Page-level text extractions
######

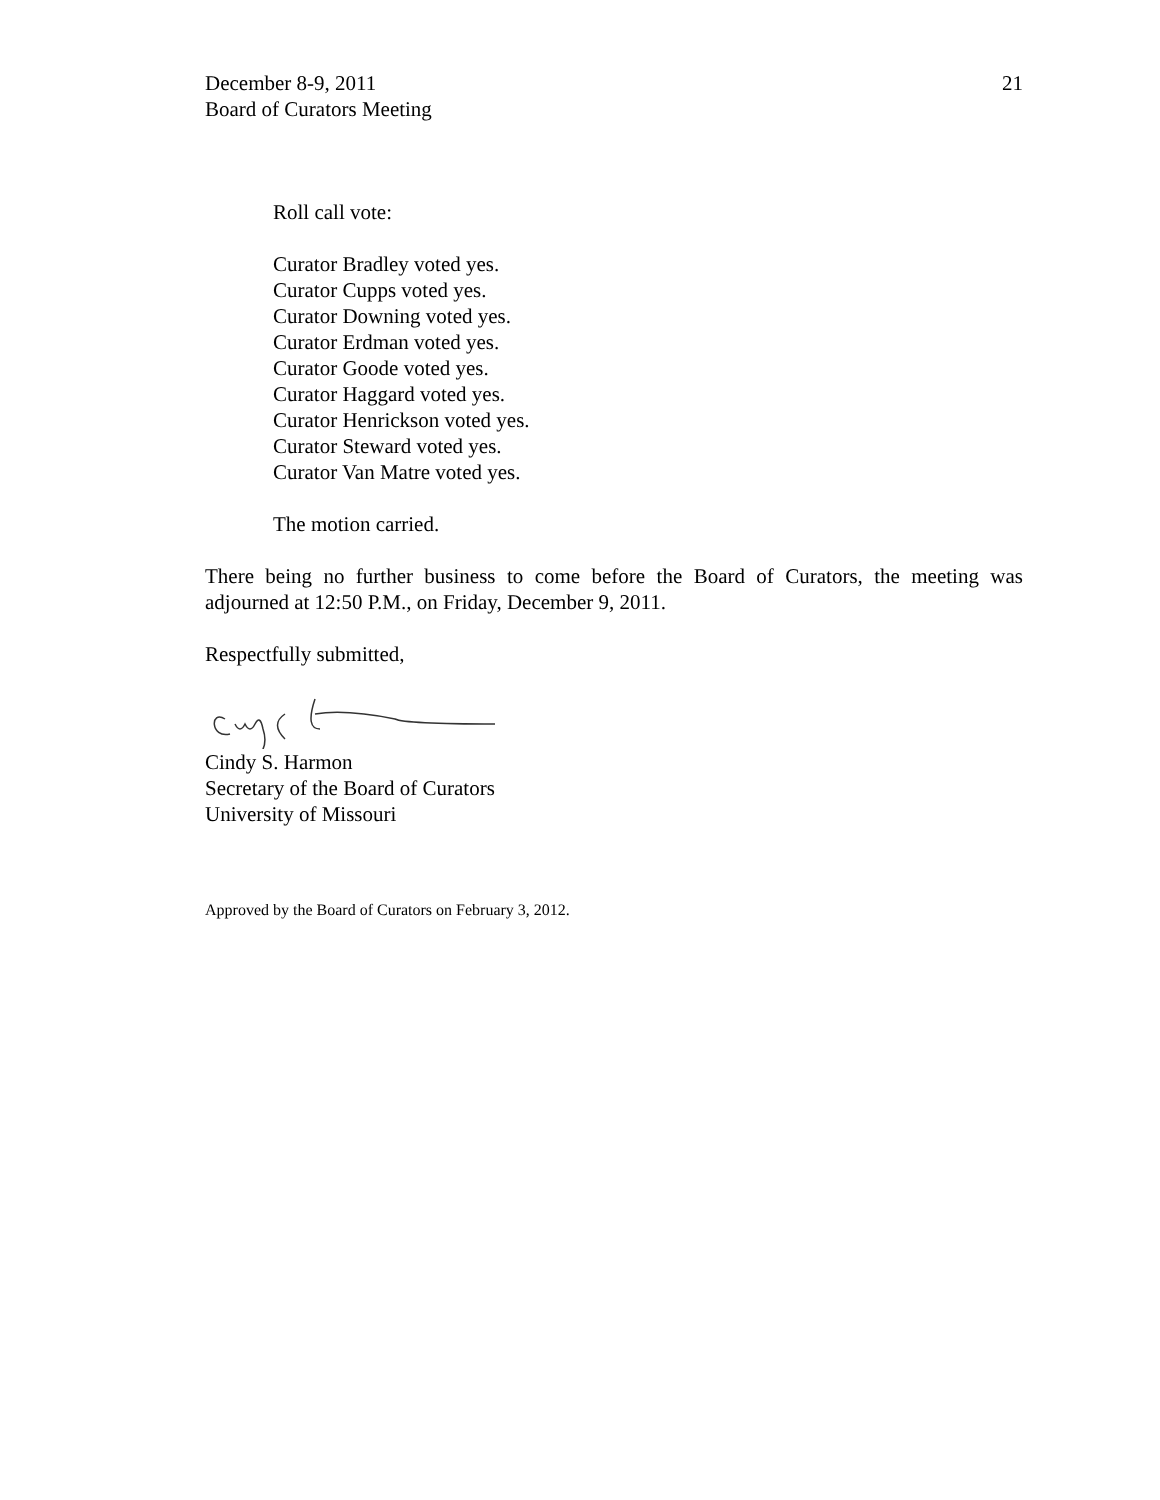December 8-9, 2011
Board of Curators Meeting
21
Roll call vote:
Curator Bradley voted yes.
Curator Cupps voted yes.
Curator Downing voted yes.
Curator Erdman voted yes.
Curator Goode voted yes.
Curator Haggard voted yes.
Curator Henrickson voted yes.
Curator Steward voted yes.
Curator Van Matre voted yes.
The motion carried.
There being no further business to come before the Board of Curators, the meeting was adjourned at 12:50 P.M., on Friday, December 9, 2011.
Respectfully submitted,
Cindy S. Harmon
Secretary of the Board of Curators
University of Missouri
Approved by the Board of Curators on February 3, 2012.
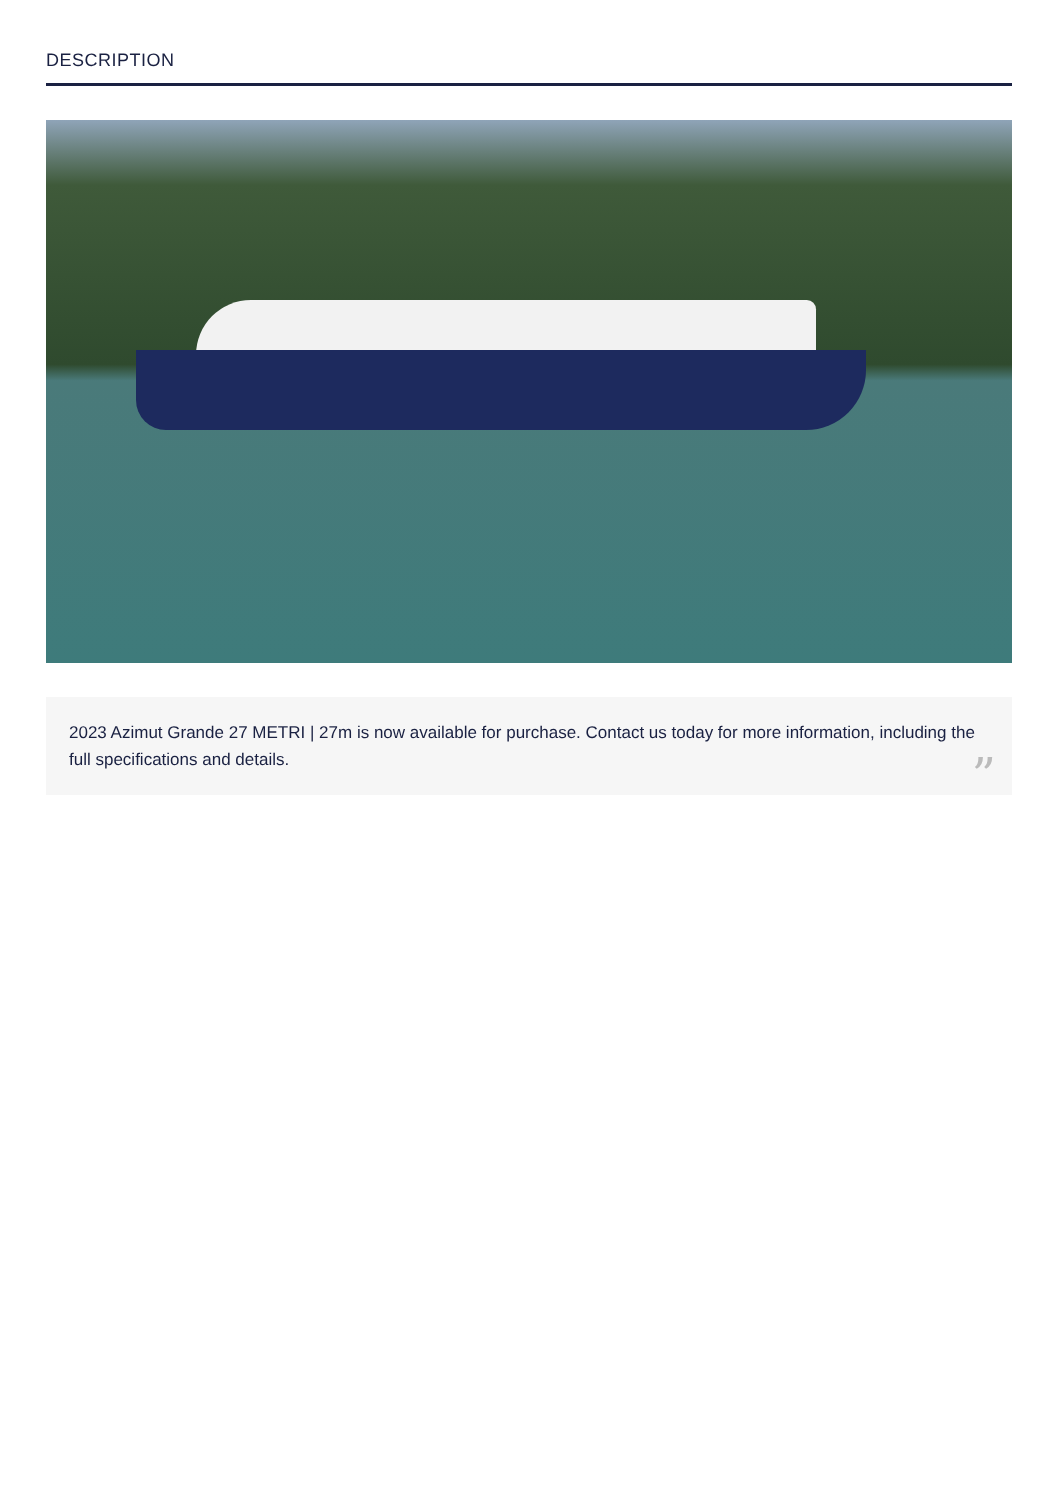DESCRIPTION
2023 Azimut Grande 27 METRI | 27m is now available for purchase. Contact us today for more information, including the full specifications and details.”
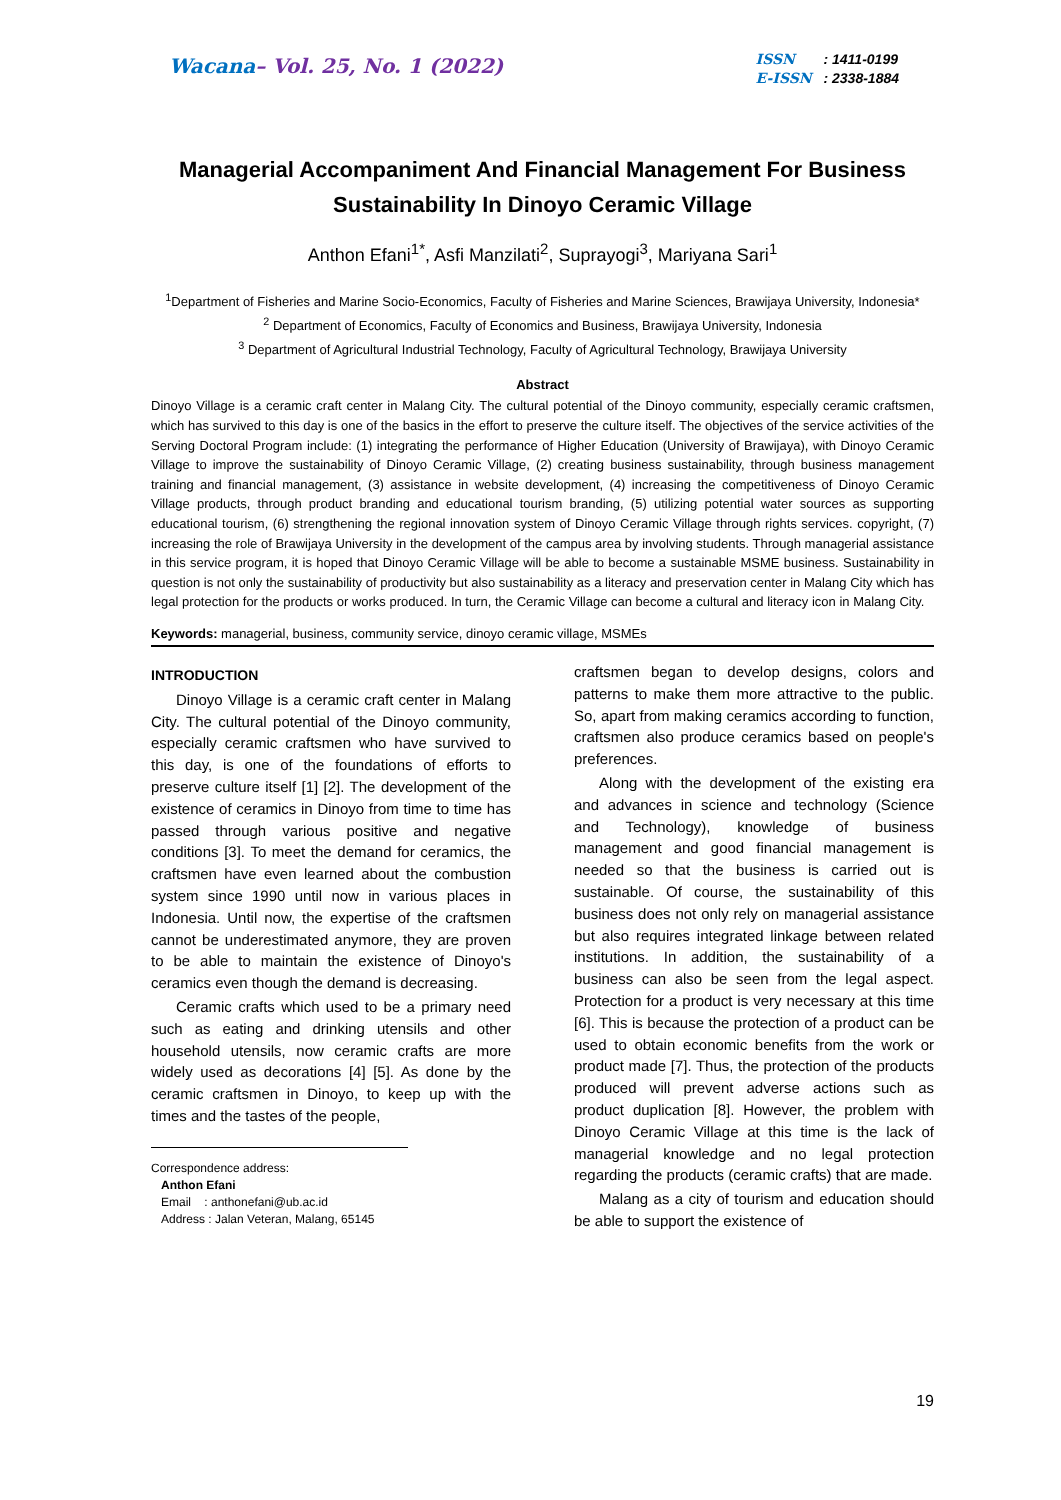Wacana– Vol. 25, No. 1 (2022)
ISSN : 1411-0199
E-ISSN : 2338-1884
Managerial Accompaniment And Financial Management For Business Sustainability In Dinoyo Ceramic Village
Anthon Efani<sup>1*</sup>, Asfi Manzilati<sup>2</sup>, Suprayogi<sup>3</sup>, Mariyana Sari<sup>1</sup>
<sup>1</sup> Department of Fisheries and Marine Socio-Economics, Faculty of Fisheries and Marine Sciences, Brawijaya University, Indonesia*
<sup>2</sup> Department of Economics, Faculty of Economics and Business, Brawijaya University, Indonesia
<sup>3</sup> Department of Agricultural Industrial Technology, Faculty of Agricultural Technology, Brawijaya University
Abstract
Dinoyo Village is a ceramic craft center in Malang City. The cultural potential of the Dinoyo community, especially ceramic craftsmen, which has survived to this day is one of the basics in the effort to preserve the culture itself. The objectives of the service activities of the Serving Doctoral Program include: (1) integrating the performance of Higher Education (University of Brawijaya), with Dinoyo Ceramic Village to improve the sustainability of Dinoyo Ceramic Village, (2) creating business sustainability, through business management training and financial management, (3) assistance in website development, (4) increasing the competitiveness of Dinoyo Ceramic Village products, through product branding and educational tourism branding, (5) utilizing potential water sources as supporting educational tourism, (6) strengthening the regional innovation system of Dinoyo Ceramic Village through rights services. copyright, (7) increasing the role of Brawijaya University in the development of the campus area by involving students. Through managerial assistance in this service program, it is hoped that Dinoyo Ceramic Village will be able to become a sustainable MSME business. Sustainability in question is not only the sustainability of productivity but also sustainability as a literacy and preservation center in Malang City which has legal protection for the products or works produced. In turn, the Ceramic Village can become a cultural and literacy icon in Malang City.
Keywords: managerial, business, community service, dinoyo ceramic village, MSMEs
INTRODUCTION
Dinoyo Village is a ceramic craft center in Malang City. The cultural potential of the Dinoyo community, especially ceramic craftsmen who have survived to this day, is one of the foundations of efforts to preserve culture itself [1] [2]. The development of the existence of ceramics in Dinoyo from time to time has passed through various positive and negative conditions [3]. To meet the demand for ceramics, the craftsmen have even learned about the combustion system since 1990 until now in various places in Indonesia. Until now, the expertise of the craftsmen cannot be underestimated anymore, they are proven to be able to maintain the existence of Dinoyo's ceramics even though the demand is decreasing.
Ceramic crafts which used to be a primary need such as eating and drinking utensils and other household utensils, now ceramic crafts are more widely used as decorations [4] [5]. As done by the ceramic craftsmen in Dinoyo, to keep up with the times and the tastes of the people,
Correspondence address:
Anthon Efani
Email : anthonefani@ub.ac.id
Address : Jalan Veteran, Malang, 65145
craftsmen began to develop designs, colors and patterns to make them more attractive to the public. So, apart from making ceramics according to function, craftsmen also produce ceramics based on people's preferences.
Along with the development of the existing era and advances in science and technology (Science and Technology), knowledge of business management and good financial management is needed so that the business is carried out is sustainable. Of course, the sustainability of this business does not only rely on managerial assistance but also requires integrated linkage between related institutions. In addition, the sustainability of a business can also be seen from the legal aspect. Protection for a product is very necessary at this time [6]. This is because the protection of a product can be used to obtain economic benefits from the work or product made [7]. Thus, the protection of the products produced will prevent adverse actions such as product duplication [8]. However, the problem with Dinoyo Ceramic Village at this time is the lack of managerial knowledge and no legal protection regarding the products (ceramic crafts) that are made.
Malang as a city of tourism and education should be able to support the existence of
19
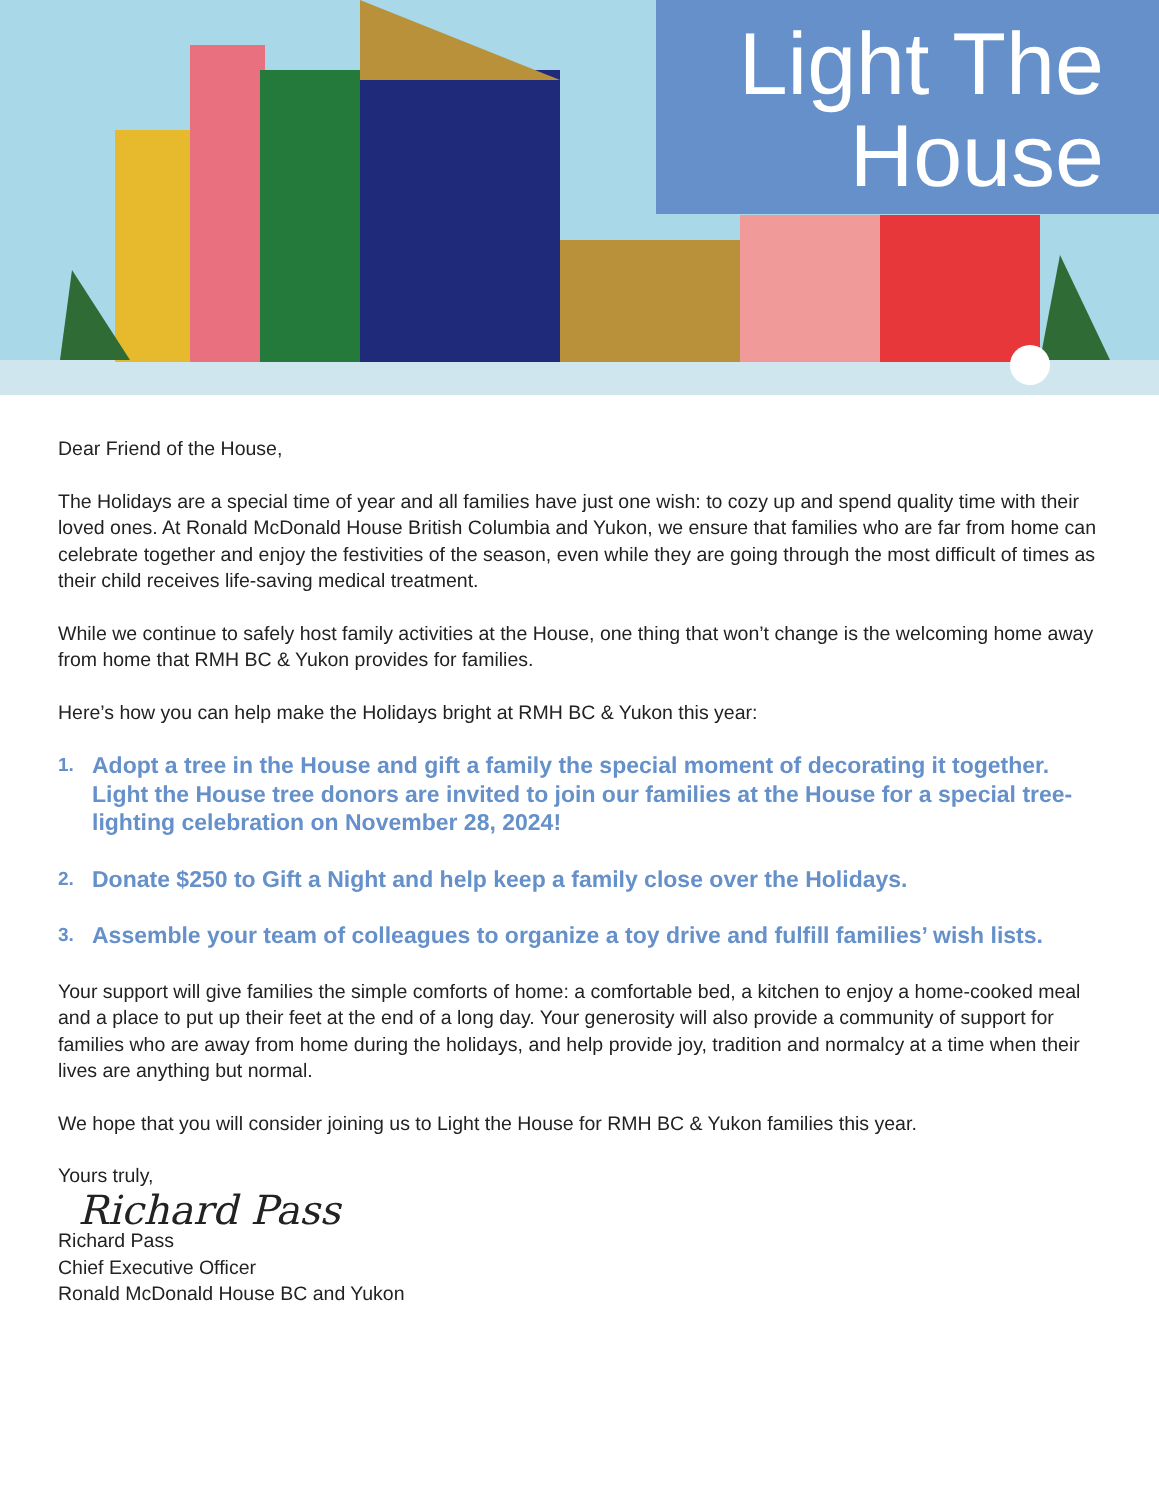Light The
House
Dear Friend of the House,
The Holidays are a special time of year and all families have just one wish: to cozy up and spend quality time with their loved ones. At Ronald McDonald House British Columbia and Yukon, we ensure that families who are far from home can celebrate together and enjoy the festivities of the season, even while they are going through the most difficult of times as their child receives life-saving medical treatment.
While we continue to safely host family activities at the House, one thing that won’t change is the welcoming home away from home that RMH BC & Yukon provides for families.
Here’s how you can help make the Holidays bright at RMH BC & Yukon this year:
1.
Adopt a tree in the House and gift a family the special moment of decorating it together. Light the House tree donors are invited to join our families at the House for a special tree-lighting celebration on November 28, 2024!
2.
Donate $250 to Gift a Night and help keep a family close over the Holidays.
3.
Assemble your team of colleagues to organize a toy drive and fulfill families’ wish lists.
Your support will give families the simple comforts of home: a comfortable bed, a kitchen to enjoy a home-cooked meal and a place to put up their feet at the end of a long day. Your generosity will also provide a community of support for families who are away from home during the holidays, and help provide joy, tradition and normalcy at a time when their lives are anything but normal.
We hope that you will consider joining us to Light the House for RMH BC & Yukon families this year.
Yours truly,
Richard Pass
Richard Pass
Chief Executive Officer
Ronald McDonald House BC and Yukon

######

WHAT IS REQUIRED
Search the records for the string "help" and report each line that has it.

FINAL ANSWER
Here’s how you can help make the Holidays bright at RMH BC & Yukon this year:
Donate $250 to Gift a Night and help keep a family close over the Holidays.
Your support will give families the simple comforts of home: a comfortable bed, a kitchen to enjoy a home-cooked meal and a place to put up their feet at the end of a long day. Your generosity will also provide a community of support for families who are away from home during the holidays, and help provide joy, tradition and normalcy at a time when their lives are anything but normal.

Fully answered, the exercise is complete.